By Kevin Kastner, Shikha Dave and Harrison Clarke
     WASHINGTON (MNI) - The U.S. international trade gap narrowed to 
$51.1 billion in January from a slightly revised $59.9 billion in 
December, a much smaller gap than the $57.0 billion deficit expected by 
the Bloomberg consensus and a $57.5 billion gap expected by an MNI 
survey, data released by the Commerce Department Wednesday morning 
     The December gap was the widest since 2008, so the narrower January 
gap is simply a return to a more normal level. Seasonal adjustment was a 
factor in December's widening, and the reverse occurred in January, with 
seasonal factors turning an unadjusted widening into a narrower gap. 
Here are the key findings from the release:
     - Imports fell sharply on declines in capital goods and 
industrial supplies, the latter led by a sharp decline in crude oil 
imports. The unadjusted barrel price of crude oil was the lowest in over 
two years, continuing the downward trend in recent months.
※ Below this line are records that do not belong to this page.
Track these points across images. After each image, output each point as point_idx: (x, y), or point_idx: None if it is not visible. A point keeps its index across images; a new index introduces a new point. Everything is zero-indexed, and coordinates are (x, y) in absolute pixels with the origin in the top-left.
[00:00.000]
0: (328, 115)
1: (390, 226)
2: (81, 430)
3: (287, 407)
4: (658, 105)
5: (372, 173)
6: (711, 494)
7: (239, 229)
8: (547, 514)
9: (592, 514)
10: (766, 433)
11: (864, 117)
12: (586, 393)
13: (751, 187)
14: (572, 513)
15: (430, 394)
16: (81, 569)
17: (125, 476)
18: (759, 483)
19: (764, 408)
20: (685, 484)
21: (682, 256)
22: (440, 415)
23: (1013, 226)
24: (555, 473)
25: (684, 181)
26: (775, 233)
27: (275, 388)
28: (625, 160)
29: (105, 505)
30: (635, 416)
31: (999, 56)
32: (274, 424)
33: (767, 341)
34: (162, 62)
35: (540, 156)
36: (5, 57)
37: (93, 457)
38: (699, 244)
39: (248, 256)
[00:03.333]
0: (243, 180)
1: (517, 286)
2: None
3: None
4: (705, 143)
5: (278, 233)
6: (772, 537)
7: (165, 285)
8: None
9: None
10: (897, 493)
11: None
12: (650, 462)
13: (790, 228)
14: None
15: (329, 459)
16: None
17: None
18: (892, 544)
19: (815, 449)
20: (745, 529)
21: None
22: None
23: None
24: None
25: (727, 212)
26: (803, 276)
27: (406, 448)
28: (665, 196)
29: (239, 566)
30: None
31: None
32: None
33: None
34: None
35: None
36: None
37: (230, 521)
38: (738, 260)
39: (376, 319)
     - Exports rebounded from a December dip, led by foods and feed, 
autos and consumer goods.
     - The unadjusted goods trade gap actually widened in January to 
$76.3 billion from $73.8 billion in December, so seasonal adjustment 
factors accounted for the seasonally adjusted narrowing.
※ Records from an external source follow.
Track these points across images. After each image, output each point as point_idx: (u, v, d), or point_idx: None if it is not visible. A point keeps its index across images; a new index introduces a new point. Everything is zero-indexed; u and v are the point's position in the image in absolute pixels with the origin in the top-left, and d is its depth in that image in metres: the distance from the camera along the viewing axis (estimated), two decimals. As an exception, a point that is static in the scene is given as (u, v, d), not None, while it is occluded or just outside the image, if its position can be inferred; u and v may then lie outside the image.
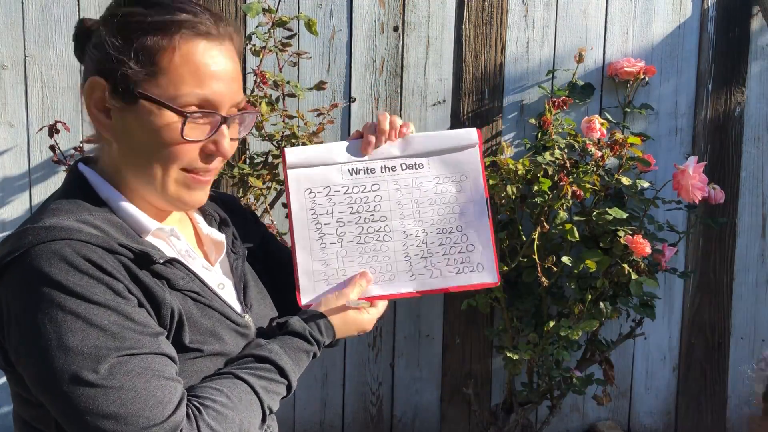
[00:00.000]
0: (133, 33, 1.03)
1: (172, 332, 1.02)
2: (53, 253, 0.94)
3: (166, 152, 1.05)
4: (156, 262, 1.01)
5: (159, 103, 1.02)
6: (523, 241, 2.32)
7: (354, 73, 2.50)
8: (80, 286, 0.93)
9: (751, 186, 2.71)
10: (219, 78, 1.05)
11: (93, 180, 1.10)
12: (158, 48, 1.02)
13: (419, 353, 2.66)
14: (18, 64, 2.36)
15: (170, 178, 1.07)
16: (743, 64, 2.65)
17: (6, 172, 2.39)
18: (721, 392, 2.77)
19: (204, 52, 1.04)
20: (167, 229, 1.11)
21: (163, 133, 1.04)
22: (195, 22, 1.05)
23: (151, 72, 1.02)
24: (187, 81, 1.03)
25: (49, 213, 1.02)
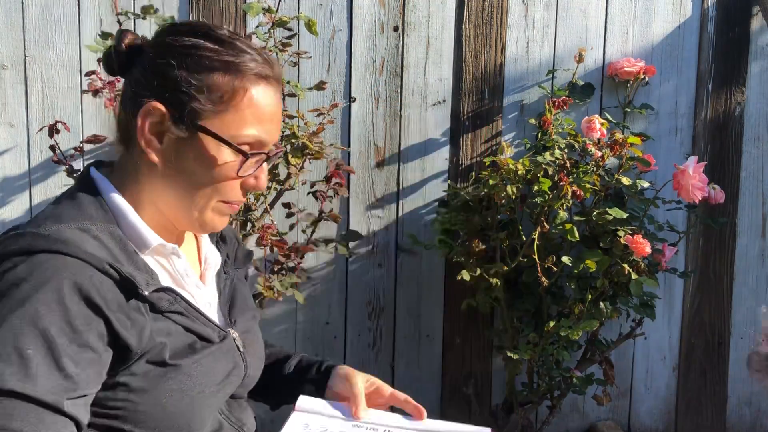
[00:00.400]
0: (204, 69, 1.06)
1: (152, 353, 1.02)
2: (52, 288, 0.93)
3: (216, 185, 1.09)
4: (140, 293, 1.01)
5: (221, 140, 1.06)
6: (523, 241, 2.32)
7: (354, 73, 2.50)
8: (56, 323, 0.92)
9: (751, 186, 2.71)
10: (272, 120, 1.11)
11: (102, 187, 1.11)
12: (229, 88, 1.06)
13: (419, 353, 2.66)
14: (18, 64, 2.36)
15: (210, 207, 1.11)
16: (743, 64, 2.65)
17: (6, 172, 2.39)
18: (721, 392, 2.77)
19: (266, 95, 1.09)
20: (169, 247, 1.12)
21: (218, 169, 1.08)
22: (262, 65, 1.09)
23: (218, 110, 1.06)
24: (249, 122, 1.07)
25: (53, 218, 1.03)
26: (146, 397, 1.02)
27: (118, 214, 1.08)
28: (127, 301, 1.00)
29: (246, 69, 1.07)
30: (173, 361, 1.04)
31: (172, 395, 1.04)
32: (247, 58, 1.08)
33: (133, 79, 1.10)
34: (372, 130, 2.53)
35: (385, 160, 2.55)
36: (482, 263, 2.34)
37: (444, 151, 2.58)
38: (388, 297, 2.61)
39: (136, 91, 1.09)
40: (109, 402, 1.00)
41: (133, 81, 1.10)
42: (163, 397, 1.03)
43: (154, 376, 1.02)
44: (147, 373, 1.02)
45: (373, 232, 2.58)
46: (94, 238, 1.01)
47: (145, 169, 1.10)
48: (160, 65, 1.07)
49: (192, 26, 1.12)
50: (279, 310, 2.55)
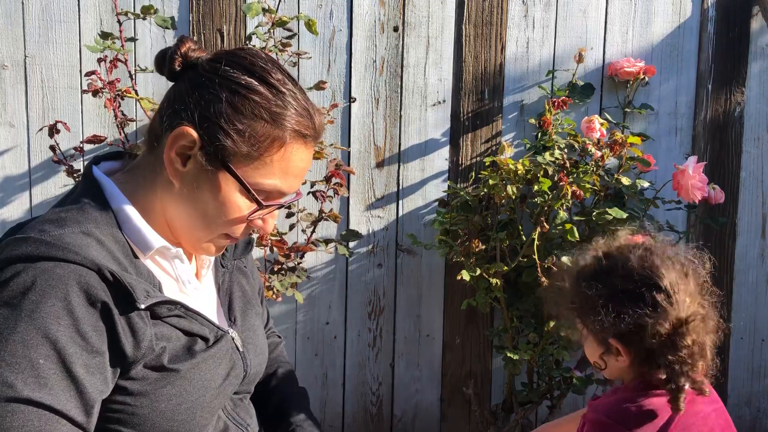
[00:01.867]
0: (250, 114, 1.05)
1: (150, 358, 1.02)
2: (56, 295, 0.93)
3: (224, 222, 1.09)
4: (137, 308, 1.00)
5: (243, 186, 1.06)
6: (523, 241, 2.32)
7: (354, 73, 2.50)
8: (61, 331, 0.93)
9: (751, 186, 2.71)
10: (298, 175, 1.11)
11: (107, 187, 1.09)
12: (267, 140, 1.06)
13: (419, 353, 2.66)
14: (18, 64, 2.36)
15: (211, 238, 1.12)
16: (743, 64, 2.65)
17: (6, 172, 2.39)
18: (720, 392, 2.77)
19: (299, 152, 1.09)
20: (173, 251, 1.12)
21: (232, 209, 1.08)
22: (306, 124, 1.09)
23: (250, 156, 1.06)
24: (276, 175, 1.08)
25: (56, 222, 1.01)
26: (145, 402, 1.02)
27: (121, 216, 1.07)
28: (129, 308, 0.99)
29: (287, 124, 1.06)
30: (172, 365, 1.04)
31: (171, 400, 1.04)
32: (292, 113, 1.07)
33: (178, 92, 1.08)
34: (372, 130, 2.53)
35: (385, 160, 2.55)
36: (482, 263, 2.34)
37: (444, 151, 2.58)
38: (388, 297, 2.61)
39: (177, 106, 1.07)
40: (107, 405, 1.00)
41: (177, 94, 1.08)
42: (162, 402, 1.03)
43: (153, 380, 1.02)
44: (145, 377, 1.02)
45: (373, 232, 2.58)
46: (97, 242, 1.00)
47: (164, 181, 1.09)
48: (209, 92, 1.05)
49: (252, 63, 1.08)
50: (279, 310, 2.55)
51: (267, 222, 1.13)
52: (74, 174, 2.25)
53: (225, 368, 1.13)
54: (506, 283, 2.42)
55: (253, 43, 2.25)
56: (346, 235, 2.46)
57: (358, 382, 2.65)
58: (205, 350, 1.09)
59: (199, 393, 1.07)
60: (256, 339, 1.26)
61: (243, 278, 1.31)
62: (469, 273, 2.28)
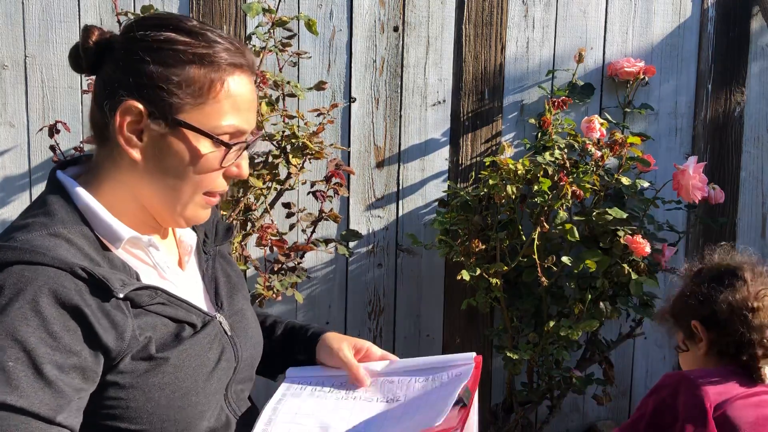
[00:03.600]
0: (179, 63, 1.05)
1: (136, 350, 1.01)
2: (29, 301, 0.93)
3: (200, 178, 1.09)
4: (115, 296, 0.99)
5: (202, 133, 1.06)
6: (523, 241, 2.32)
7: (354, 73, 2.50)
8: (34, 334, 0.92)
9: (751, 186, 2.71)
10: (250, 108, 1.11)
11: (69, 188, 1.09)
12: (206, 81, 1.06)
13: (419, 353, 2.66)
14: (18, 64, 2.36)
15: (193, 201, 1.11)
16: (743, 64, 2.65)
17: (6, 172, 2.39)
18: (721, 392, 2.77)
19: (241, 83, 1.09)
20: (145, 240, 1.11)
21: (201, 162, 1.08)
22: (235, 54, 1.08)
23: (197, 103, 1.06)
24: (228, 112, 1.07)
25: (23, 228, 1.01)
26: (137, 394, 1.01)
27: (88, 213, 1.07)
28: (105, 302, 0.99)
29: (220, 60, 1.06)
30: (160, 354, 1.03)
31: (165, 389, 1.03)
32: (220, 48, 1.07)
33: (106, 77, 1.08)
34: (372, 130, 2.53)
35: (385, 160, 2.55)
36: (482, 263, 2.34)
37: (444, 151, 2.58)
38: (388, 297, 2.61)
39: (110, 89, 1.07)
40: (100, 401, 1.00)
41: (106, 78, 1.08)
42: (155, 392, 1.02)
43: (143, 371, 1.02)
44: (135, 369, 1.01)
45: (373, 232, 2.58)
46: (66, 241, 1.00)
47: (126, 166, 1.09)
48: (133, 62, 1.05)
49: (161, 19, 1.09)
50: (279, 309, 2.55)
51: (241, 166, 1.12)
52: (74, 174, 2.25)
53: (215, 353, 1.12)
54: (506, 283, 2.42)
55: (253, 42, 2.25)
56: (346, 235, 2.46)
57: (358, 382, 2.65)
58: (192, 336, 1.09)
59: (191, 379, 1.07)
60: (246, 322, 1.25)
61: (227, 264, 1.31)
62: (469, 273, 2.28)
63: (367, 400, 1.21)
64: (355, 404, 1.20)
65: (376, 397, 1.21)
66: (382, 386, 1.23)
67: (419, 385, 1.22)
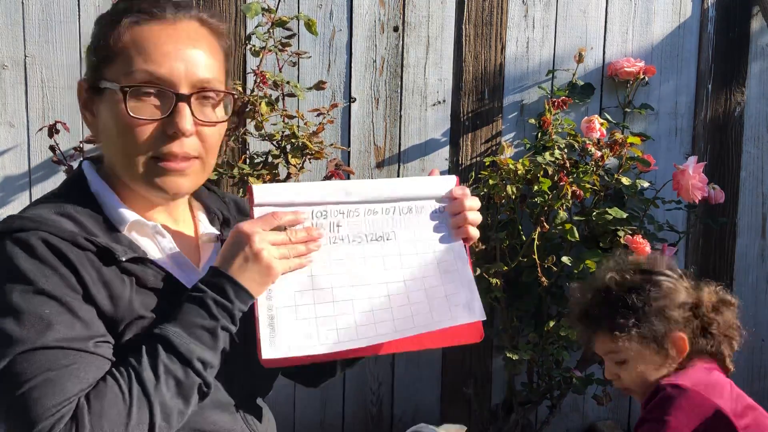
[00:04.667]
0: (99, 31, 1.11)
1: (136, 325, 1.02)
2: (18, 240, 0.99)
3: (125, 136, 1.07)
4: (118, 259, 1.03)
5: (110, 82, 1.07)
6: (523, 241, 2.32)
7: (354, 73, 2.50)
8: (32, 272, 0.97)
9: (751, 186, 2.71)
10: (169, 56, 1.07)
11: (88, 175, 1.14)
12: (108, 35, 1.08)
13: (419, 353, 2.66)
14: (18, 64, 2.36)
15: (139, 165, 1.08)
16: (743, 64, 2.65)
17: (6, 172, 2.39)
18: (721, 392, 2.77)
19: (152, 32, 1.08)
20: (150, 225, 1.12)
21: (117, 115, 1.07)
22: (138, 5, 1.09)
23: (108, 57, 1.08)
24: (135, 61, 1.06)
25: (35, 204, 1.08)
26: None
27: (100, 198, 1.11)
28: (106, 267, 1.02)
29: (122, 13, 1.09)
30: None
31: None
32: (125, 4, 1.11)
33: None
34: (372, 130, 2.53)
35: (385, 160, 2.55)
36: (482, 263, 2.34)
37: (444, 151, 2.58)
38: (388, 297, 2.61)
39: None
40: None
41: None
42: None
43: None
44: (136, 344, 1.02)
45: (373, 232, 2.57)
46: (71, 219, 1.04)
47: (102, 149, 1.14)
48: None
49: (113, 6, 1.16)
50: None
51: (175, 123, 1.06)
52: (74, 174, 2.25)
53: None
54: (506, 283, 2.42)
55: (253, 42, 2.25)
56: (346, 235, 2.46)
57: (358, 382, 2.65)
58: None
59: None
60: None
61: None
62: (469, 273, 2.28)
63: (356, 241, 1.15)
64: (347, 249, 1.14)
65: (363, 235, 1.15)
66: (366, 217, 1.16)
67: (404, 218, 1.18)
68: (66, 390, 0.93)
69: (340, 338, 1.09)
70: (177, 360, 0.99)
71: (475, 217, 1.22)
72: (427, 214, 1.20)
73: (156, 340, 0.99)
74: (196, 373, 1.00)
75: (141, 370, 0.97)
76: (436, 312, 1.16)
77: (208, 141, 1.11)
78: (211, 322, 1.01)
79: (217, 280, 1.03)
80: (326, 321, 1.10)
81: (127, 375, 0.97)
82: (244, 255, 1.03)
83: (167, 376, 0.98)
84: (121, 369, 0.98)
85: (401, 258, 1.17)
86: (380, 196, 1.16)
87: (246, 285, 1.03)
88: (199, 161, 1.11)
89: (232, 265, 1.04)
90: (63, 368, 0.94)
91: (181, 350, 0.99)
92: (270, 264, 1.04)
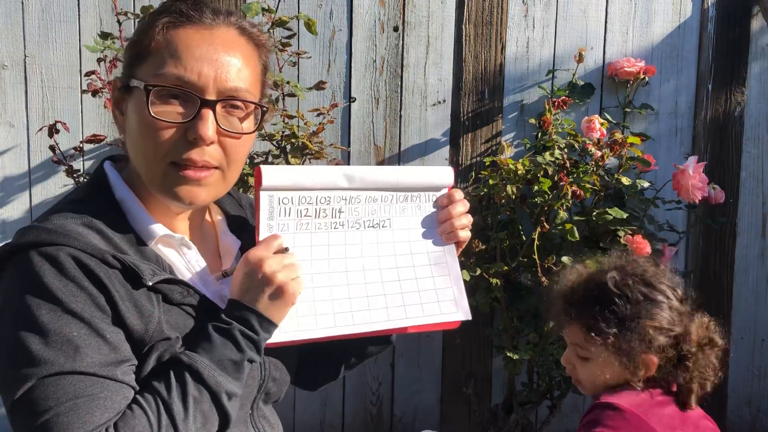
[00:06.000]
0: (138, 29, 1.09)
1: (160, 345, 1.01)
2: (45, 255, 0.96)
3: (146, 138, 1.04)
4: (144, 284, 1.00)
5: (138, 79, 1.05)
6: (523, 241, 2.32)
7: (354, 73, 2.50)
8: (60, 291, 0.95)
9: (751, 186, 2.70)
10: (200, 60, 1.04)
11: (113, 179, 1.11)
12: (144, 34, 1.06)
13: (419, 353, 2.66)
14: (18, 64, 2.36)
15: (158, 170, 1.05)
16: (743, 64, 2.65)
17: (6, 172, 2.39)
18: (721, 392, 2.77)
19: (186, 35, 1.05)
20: (177, 238, 1.10)
21: (140, 115, 1.04)
22: (178, 8, 1.07)
23: (138, 57, 1.06)
24: (166, 62, 1.04)
25: (59, 213, 1.03)
26: None
27: (125, 206, 1.08)
28: (135, 288, 1.00)
29: (159, 14, 1.07)
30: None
31: None
32: (164, 8, 1.09)
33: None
34: (372, 130, 2.53)
35: (385, 160, 2.55)
36: (482, 263, 2.34)
37: (444, 151, 2.58)
38: (388, 297, 2.61)
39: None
40: None
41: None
42: None
43: None
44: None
45: (373, 232, 2.58)
46: (98, 232, 1.01)
47: (128, 148, 1.11)
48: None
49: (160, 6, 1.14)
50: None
51: (197, 128, 1.03)
52: (74, 174, 2.25)
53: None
54: (506, 283, 2.42)
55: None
56: (346, 235, 2.46)
57: (358, 382, 2.65)
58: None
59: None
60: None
61: None
62: (469, 273, 2.28)
63: (354, 227, 1.18)
64: (346, 235, 1.18)
65: (362, 221, 1.19)
66: (366, 204, 1.20)
67: (400, 206, 1.23)
68: (94, 419, 0.91)
69: (337, 323, 1.13)
70: (206, 392, 0.99)
71: (463, 222, 1.24)
72: (423, 205, 1.24)
73: (184, 369, 0.99)
74: (221, 407, 1.01)
75: (170, 402, 0.96)
76: (427, 306, 1.21)
77: (231, 152, 1.07)
78: (239, 354, 1.02)
79: (240, 313, 1.04)
80: (323, 305, 1.13)
81: (155, 405, 0.96)
82: (260, 283, 1.04)
83: (195, 409, 0.98)
84: (148, 398, 0.96)
85: (394, 245, 1.21)
86: (381, 184, 1.20)
87: (268, 314, 1.04)
88: (219, 172, 1.08)
89: (250, 295, 1.04)
90: (91, 396, 0.92)
91: (210, 383, 0.99)
92: (286, 287, 1.05)
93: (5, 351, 0.94)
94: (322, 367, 1.35)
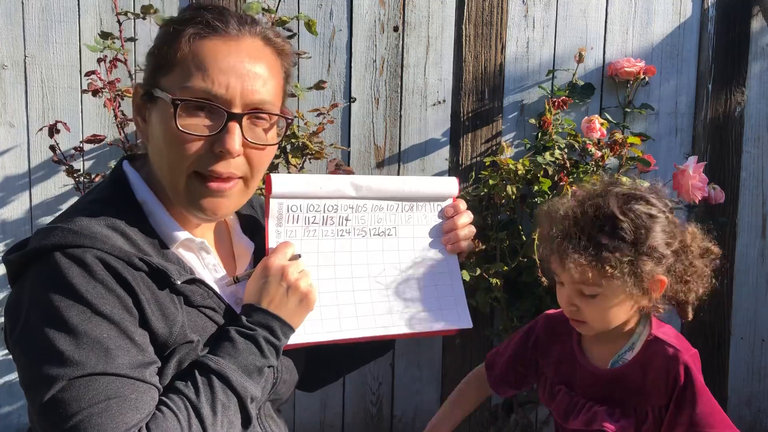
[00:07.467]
0: (161, 37, 1.08)
1: (183, 348, 1.02)
2: (72, 257, 0.96)
3: (172, 149, 1.04)
4: (173, 283, 1.02)
5: (164, 92, 1.04)
6: (523, 241, 2.32)
7: (354, 73, 2.50)
8: (89, 293, 0.95)
9: (751, 186, 2.70)
10: (227, 73, 1.04)
11: (133, 180, 1.11)
12: (169, 43, 1.06)
13: (419, 353, 2.66)
14: (18, 64, 2.36)
15: (181, 180, 1.06)
16: (743, 64, 2.65)
17: (6, 172, 2.39)
18: (721, 392, 2.77)
19: (213, 47, 1.05)
20: (197, 242, 1.11)
21: (166, 127, 1.04)
22: (204, 19, 1.06)
23: (163, 67, 1.05)
24: (193, 75, 1.03)
25: (84, 213, 1.03)
26: None
27: (146, 208, 1.09)
28: (160, 290, 1.01)
29: (186, 24, 1.06)
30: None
31: None
32: (188, 15, 1.08)
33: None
34: (372, 130, 2.53)
35: (385, 160, 2.55)
36: (482, 263, 2.34)
37: (444, 151, 2.58)
38: (388, 297, 2.61)
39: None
40: None
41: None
42: None
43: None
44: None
45: (373, 232, 2.57)
46: (121, 234, 1.02)
47: (149, 154, 1.11)
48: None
49: (187, 9, 1.13)
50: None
51: (223, 141, 1.04)
52: (74, 174, 2.25)
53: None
54: (506, 283, 2.42)
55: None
56: (346, 235, 2.46)
57: (358, 382, 2.65)
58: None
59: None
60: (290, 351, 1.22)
61: None
62: (469, 273, 2.28)
63: (360, 235, 1.22)
64: (352, 242, 1.21)
65: (368, 229, 1.23)
66: (372, 213, 1.23)
67: (405, 216, 1.26)
68: (127, 419, 0.92)
69: (342, 327, 1.17)
70: (234, 398, 1.01)
71: (466, 233, 1.27)
72: (427, 214, 1.27)
73: (212, 374, 1.00)
74: (246, 411, 1.03)
75: (199, 405, 0.98)
76: (429, 313, 1.24)
77: (255, 163, 1.09)
78: (262, 360, 1.05)
79: (263, 319, 1.06)
80: (329, 310, 1.16)
81: (185, 408, 0.97)
82: (282, 289, 1.07)
83: (223, 413, 0.99)
84: (176, 400, 0.97)
85: (399, 253, 1.24)
86: (387, 194, 1.23)
87: (290, 320, 1.07)
88: (242, 182, 1.09)
89: (275, 302, 1.07)
90: (122, 397, 0.93)
91: (238, 389, 1.01)
92: (308, 293, 1.09)
93: (34, 352, 0.94)
94: (323, 371, 1.37)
     - The overall BOP goods gap narrowed to $73.3 billion from $81.5 
billion in December, while the services surplus widened to $22.1 
billion. The petroleum gap narrowed to $0.9 billion in January from $1.2 
billion in December, while the nonpetroleum goods gap narrowed to $71.2 
billion from $79.1 billion. 
     - The unadjusted bilateral trade gaps narrowed with all the major 
trading partners. The gap with China narrowed to $34.5 billion in 
January from $36.8 billion in December. At the same time, the gap with 
the EU narrowed to $11.7 billion from $15.1 billion. The gap with Canada 
was cut in half to $0.8 billion from $1.4 billion, while the gap with 
Mexico narrowed to $5.8 billion from $7.7 billion. 
     - Most interesting is the narrower Canada gap, which has improved 
noticeably from January 2018, when it was $3.7 billion, suggesting 
tariff action has been partially successful at trimming the deficit.